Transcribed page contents
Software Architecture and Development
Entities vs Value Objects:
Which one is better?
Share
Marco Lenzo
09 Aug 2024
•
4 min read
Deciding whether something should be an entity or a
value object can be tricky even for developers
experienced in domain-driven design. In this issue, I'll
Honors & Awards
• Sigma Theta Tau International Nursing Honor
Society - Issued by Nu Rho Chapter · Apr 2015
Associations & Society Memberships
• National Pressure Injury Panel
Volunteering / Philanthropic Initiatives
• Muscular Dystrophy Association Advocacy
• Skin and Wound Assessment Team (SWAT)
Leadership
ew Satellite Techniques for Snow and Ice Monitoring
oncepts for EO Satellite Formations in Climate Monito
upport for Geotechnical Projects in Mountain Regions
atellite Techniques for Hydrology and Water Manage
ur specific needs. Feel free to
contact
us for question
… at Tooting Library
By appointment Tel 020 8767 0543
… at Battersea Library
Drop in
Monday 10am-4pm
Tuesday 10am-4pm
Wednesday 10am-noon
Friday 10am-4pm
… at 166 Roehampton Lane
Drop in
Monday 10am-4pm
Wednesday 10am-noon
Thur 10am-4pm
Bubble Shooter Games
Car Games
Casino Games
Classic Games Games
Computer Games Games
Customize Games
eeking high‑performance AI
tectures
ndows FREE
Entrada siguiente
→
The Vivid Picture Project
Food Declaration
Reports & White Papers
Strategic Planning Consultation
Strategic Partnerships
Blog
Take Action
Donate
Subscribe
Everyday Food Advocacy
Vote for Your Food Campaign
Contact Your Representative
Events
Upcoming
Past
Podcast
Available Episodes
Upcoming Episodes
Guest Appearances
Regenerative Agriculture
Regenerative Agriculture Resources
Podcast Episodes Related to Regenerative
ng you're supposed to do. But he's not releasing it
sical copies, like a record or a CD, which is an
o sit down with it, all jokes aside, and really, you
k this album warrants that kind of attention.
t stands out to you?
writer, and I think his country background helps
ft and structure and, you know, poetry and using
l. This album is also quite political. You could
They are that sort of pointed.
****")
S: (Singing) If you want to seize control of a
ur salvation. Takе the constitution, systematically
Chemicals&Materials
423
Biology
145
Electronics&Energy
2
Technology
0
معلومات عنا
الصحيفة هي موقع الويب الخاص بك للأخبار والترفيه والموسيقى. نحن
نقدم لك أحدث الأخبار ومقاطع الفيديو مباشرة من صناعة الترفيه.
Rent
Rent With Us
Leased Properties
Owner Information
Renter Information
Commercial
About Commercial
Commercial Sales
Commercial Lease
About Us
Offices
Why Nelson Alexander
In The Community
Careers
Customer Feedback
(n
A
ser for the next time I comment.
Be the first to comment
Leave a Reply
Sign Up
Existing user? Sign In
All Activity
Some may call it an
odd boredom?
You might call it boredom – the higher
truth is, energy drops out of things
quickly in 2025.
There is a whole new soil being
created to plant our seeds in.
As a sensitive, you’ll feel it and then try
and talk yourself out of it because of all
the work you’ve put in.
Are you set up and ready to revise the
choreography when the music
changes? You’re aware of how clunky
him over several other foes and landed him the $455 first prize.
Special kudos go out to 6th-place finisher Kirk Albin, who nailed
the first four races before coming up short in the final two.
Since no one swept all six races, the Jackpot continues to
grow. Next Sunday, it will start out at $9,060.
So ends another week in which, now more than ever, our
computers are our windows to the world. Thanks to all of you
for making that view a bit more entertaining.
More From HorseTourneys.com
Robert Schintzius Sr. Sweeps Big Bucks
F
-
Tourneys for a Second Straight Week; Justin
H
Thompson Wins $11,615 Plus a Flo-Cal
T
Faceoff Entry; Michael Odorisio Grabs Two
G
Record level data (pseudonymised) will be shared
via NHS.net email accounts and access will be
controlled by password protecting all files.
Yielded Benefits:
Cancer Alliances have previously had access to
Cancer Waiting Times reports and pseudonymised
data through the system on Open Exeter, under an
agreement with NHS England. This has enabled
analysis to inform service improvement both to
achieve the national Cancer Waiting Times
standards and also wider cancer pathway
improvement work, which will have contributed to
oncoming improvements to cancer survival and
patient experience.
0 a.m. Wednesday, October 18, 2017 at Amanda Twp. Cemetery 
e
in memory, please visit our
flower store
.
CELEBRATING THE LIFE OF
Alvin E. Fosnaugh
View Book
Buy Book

*REQUIRED ACTION:*
Show each line in the entries that holds the string "boredom".

*YOUR RESPONSE:*
odd boredom?
You might call it boredom – the higher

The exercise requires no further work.